Le mar­ché pos­tal suisse, entre réa­lité et attentes

Le rap­port annuel de Post­com, paru en début de semaine, met en évi­dence l’aug­men­ta­tion du nombre de colis liée à la pan­dé­mie de coro­na­vi­rus. Le «mar­ché du ser­vice uni­ver­sel» , qui couvre près de 80% du mar­ché pos­tal, a éga­le­ment enre­gis­tré une forte pro­gres­sion. Le rap­port n’ap­pro­fon­dit pas suf­fi­sam­ment les pro­blèmes struc­tu­rels du pay­sage pos­tal suisse.

Les contra­dic­tions sont de taille: d’une part, le rap­port élargi arti­fi­ciel­le­ment le mar­ché pos­tal en y inté­grant, sur déci­sion de Post­com, les livreurs de piz­zas et autres - en lien avec l’af­faire Uber Eats. De l’autre, le pres­ta­taire domi­nant reste la Poste. De plus, le mar­ché cor­res­pon­dant au ser­vice uni­ver­sel conti­nue de croître, alors qu’on affirme que son finan­ce­ment devient de plus en plus incer­tain en rai­son du déclin du nombre de lettres ache­mi­nées. Les consé­quences néga­tives de la concen­tra­tion du mar­ché appa­raissent de plus en plus au grand jour.

Il n’y a pas d’in­ci­ta­tion à inno­ver et à s’amé­lio­rer

Pour être en mesure de réflé­chir aux enjeux du mar­ché pos­tal, il est utile de se réfé­rer à des prin­cipes éco­no­miques de base. Ces der­niers indiquent notam­ment que les risques inhé­rents à un mono­pole sont: des prix exces­sifs, une qua­lité médiocre, un piètre ser­vice et une inci­ta­tion faible à accroître la pro­duc­ti­vité. En d’autres termes, un mono­pole a pour effet que les pres­ta­taires concer­nés font trop peu d’ef­forts pour répondre aux besoins des clients. De plus, ils ne sont pas inci­tés à inno­ver et à s’amé­lio­rer. Si tel était le cas, le mar­ché des colis aurait fusionné, depuis long­temps, avec le mar­ché des trans­ports, de la livrai­son et de la logis­tique, comme on peut le voir dans d’autres pays. La concur­rence est sou­hai­table et sup­pose un mar­ché avec peu d’obs­tacles entra­vant l’ac­cès, où les clients peuvent faci­le­ment chan­ger de pres­ta­taire ou d’offre s’ils ne sont pas satis­faits de la qua­lité ou du ser­vice.

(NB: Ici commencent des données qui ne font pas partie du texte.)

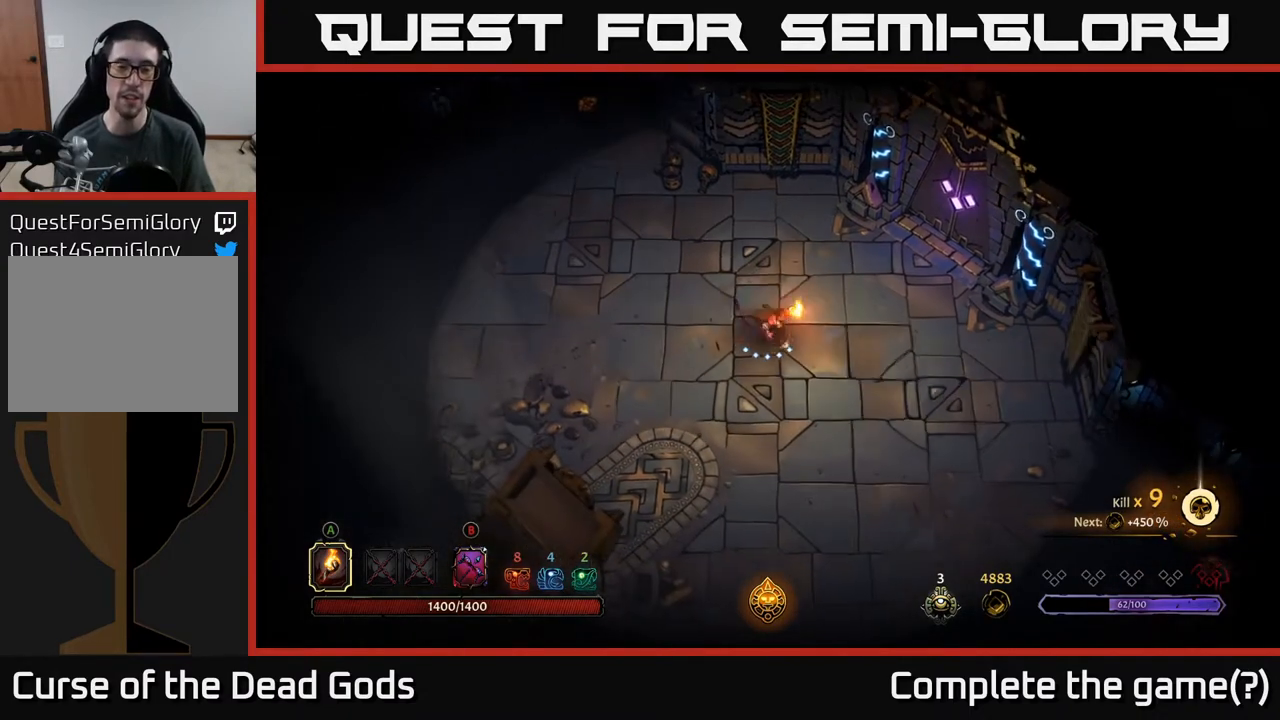
{"buttons": [], "left_stick": "up-right", "right_stick": "center", "events": [[283, "left_stick", "up-right"]]}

Post­com doit encou­ra­ger la concur­rence sur le mar­ché pos­tal

Post­com a été créée à l’ori­gine en tant qu’«auto­rité com­pé­tente en matière de concur­rence». Dans la pra­tique, elle se consacre à un ensemble de tâches assez variées: elle sur­veille la qua­lité du ser­vice uni­ver­sel, joue un rôle de média­teur en cas de fer­me­ture de bureaux de poste et s’est récem­ment sai­sie plus inten­sé­ment de la ques­tion de l’éco­lo­gie. Les mau­vaises langues diraient que la sur­veillance du mar­ché se délite et sert de plus en plus des groupes d’in­té­rêts indi­vi­duels plus sou­cieux de main­te­nir les struc­tures que d’in­no­ver. Si nous nous réjouis­sons de la diver­sité des tâches assu­mées par Post­com, il n’en reste pas moins impor­tant que cet organe prenne soin de la concur­rence (nou­velle) sur le mar­ché pos­tal suisse - ce dont le rap­port annuel ne parle guère.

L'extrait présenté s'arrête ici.